No Guarantees, No Protections

No Guarantees, No Protections

Another week, another warning it seems.

In the financial world nothing sounds better than an investment with the words ‘guaranteed’ or ‘protected’ attached to it.

And usually there’s nothing more misleading than an investment with the words ‘guaranteed or ‘protected’ attached to it.

ASIC has taken note in a recent report, highlighting several concerns with ‘capital guaranteed’ or ‘capital protected’ products.

The suggestion from those marketing these products is investors will be able to enjoy good returns and be protected from losing money.

The capital guaranteed or protected product’s investment structure can be one, or a combination of, asset classes such as shares and fixed interest, or maybe even commodities and currencies.

So essentially, assets without any guaranteed protection of capital or return can make up the structure of the product, yet the product suggests security.
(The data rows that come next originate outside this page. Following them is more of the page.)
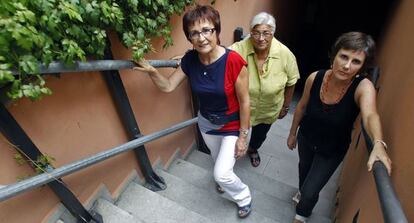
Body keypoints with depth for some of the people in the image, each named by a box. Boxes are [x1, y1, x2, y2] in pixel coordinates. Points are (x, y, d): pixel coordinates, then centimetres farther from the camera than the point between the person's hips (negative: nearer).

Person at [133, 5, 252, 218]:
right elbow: (168, 86, -6)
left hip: (232, 126, -5)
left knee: (221, 173, 1)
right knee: (219, 162, 28)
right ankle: (226, 179, 64)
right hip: (206, 124, 5)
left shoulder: (234, 61, -30)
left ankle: (244, 198, 35)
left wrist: (243, 136, -15)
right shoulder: (190, 59, -15)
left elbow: (244, 102, -21)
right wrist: (151, 71, -25)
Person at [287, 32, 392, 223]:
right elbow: (302, 106, -6)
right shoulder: (315, 78, -22)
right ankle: (302, 191, 67)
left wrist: (378, 144, -67)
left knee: (311, 192, 3)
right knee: (304, 167, 30)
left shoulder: (363, 87, -28)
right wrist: (292, 133, 4)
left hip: (333, 150, -2)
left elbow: (370, 115, -47)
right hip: (306, 138, 3)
Of course, all clarification on the conditions of the ‘guarantee’ or ‘protection’ are somewhere in the fine print of the product disclosure statement (PDS).
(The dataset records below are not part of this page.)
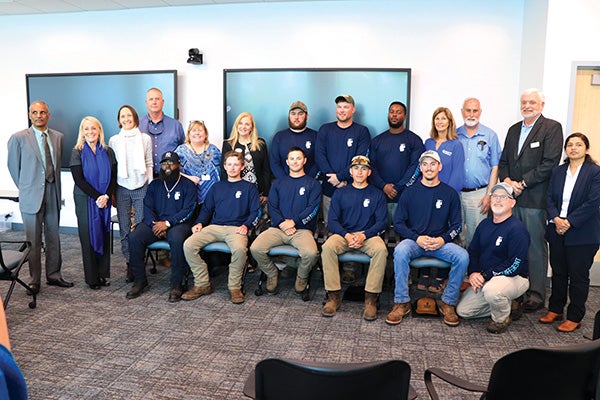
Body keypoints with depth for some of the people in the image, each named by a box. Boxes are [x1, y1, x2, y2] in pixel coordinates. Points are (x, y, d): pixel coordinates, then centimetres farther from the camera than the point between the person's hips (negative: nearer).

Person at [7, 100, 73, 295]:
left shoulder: (58, 137, 7)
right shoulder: (19, 138, -5)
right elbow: (13, 166, 3)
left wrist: (54, 186, 10)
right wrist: (26, 188, 6)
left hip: (53, 193, 4)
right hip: (32, 196, -4)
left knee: (53, 237, 12)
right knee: (33, 241, 3)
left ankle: (54, 275, 24)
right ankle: (34, 280, 15)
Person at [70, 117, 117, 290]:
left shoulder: (108, 152, 6)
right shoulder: (77, 152, -2)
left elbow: (114, 177, 3)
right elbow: (79, 180, -9)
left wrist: (106, 196, -11)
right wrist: (97, 197, -14)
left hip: (105, 200, 3)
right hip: (85, 200, -3)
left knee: (104, 235, 5)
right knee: (89, 236, 2)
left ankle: (103, 274, 15)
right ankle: (92, 277, 10)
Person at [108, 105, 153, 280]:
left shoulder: (145, 138, 5)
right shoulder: (114, 140, 6)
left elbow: (149, 164, 7)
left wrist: (150, 189, 4)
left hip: (141, 187, -1)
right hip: (122, 188, 1)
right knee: (124, 228, 2)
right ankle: (129, 263, 13)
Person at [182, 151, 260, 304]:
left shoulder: (249, 187, 14)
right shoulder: (217, 187, 25)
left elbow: (255, 211, 7)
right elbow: (207, 208, 25)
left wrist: (246, 225, -11)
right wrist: (200, 222, 5)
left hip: (236, 228, -4)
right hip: (214, 227, 4)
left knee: (240, 248, -38)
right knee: (188, 245, -21)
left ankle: (235, 287, -16)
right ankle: (202, 284, -10)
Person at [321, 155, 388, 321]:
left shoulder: (377, 194, 11)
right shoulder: (340, 193, 13)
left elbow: (382, 222, 2)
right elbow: (332, 221, 4)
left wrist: (363, 235, -16)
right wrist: (347, 235, -15)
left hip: (369, 235, -1)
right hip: (344, 233, 1)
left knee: (381, 249, -34)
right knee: (328, 247, -31)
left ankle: (371, 298, -25)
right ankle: (334, 296, -23)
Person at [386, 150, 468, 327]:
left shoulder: (450, 193, 8)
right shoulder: (410, 192, 5)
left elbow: (456, 225, 9)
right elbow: (398, 223, 1)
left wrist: (443, 239, -11)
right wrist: (417, 238, -13)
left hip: (441, 243, 1)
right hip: (414, 241, -1)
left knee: (462, 256, -27)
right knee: (400, 251, -33)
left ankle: (448, 303, -8)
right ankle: (402, 303, -19)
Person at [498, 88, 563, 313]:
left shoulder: (552, 128, -2)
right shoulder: (513, 130, 18)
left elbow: (550, 164, -12)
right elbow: (503, 162, 16)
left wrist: (522, 184, -13)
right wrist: (507, 180, -3)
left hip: (534, 199, -5)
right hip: (512, 197, 5)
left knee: (536, 248, 0)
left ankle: (536, 294, 10)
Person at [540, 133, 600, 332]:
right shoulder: (558, 171, 11)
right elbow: (550, 198, 6)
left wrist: (569, 222, -17)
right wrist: (556, 219, -11)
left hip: (582, 234, -4)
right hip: (557, 231, 5)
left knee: (578, 276, 4)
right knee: (558, 273, 13)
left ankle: (575, 317, 15)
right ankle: (555, 309, 26)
And ASIC noted, “Retail investors often do not read or understand the full PDS, tending to rely on shorter and more engaging marketing materials instead.”

Meaning investors miss several realities about their ‘guaranteed’ investment.
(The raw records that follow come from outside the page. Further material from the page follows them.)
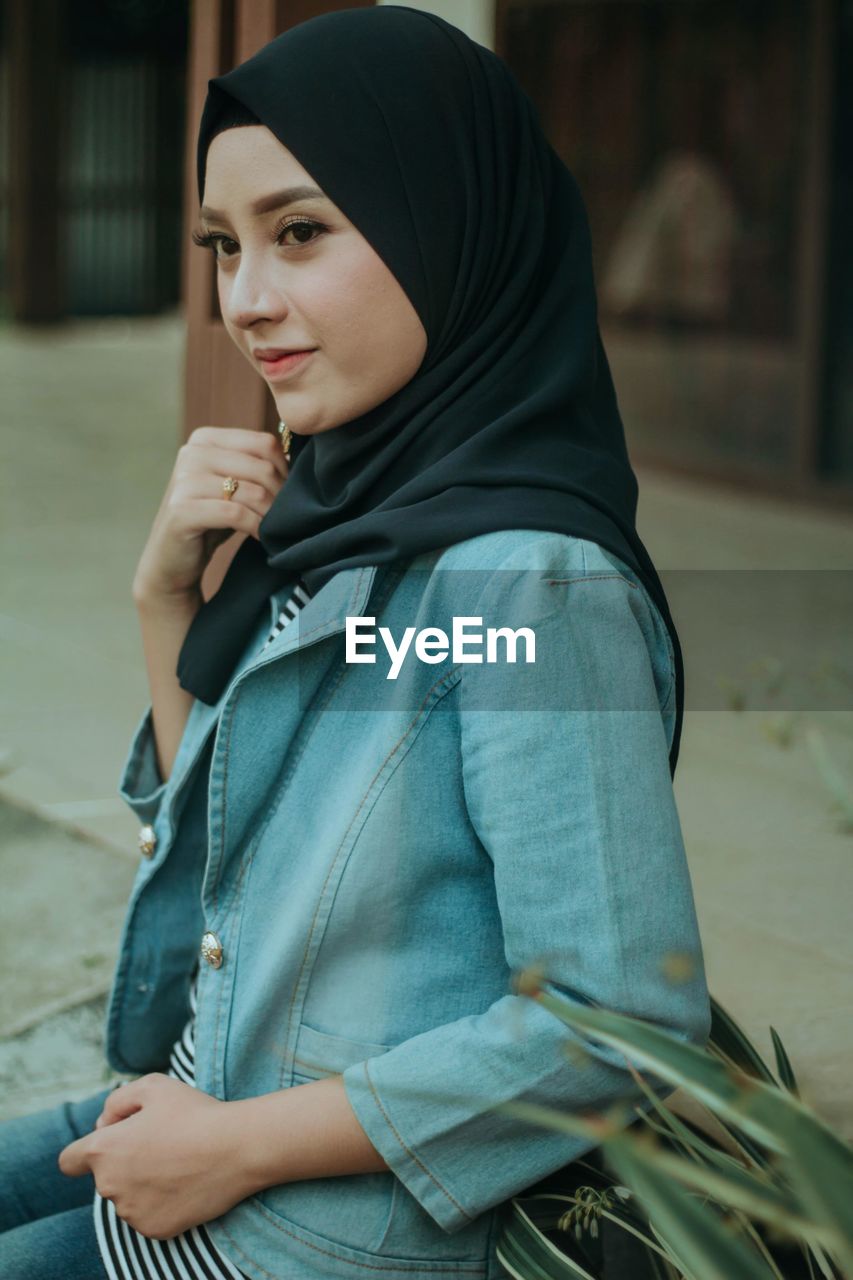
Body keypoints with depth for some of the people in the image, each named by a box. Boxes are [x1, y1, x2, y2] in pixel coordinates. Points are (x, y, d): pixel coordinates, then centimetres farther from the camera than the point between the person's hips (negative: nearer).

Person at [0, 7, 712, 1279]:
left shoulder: (528, 578, -24)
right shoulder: (345, 512, 1)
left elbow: (624, 1018, -26)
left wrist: (238, 1147, -19)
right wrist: (167, 594, -6)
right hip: (200, 1114, 7)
Despite the marketing, many investors find out later that investment returns aren’t guaranteed, there are significant break fees if not held until maturity and capital protection is conditional on varying factors.

With some of these products being offered by banks and being compared to term deposits, it’s easy to see why investors breeze past the PDS and receive a rude shock later.

As ASIC warned, “Some investors may consider structured products to be equivalent, or a near equivalent, to cash or deposit accounts, when the risks of structured products are usually considerably higher.”

It’s understandable investors want to eliminate risk and guarantee return, but it’s just not possible.

Only those in denial believe returns can be guaranteed, while those who think they can eliminate risk are usually left burying jam jars of money in their backyard.

The realists understand and embrace diversification.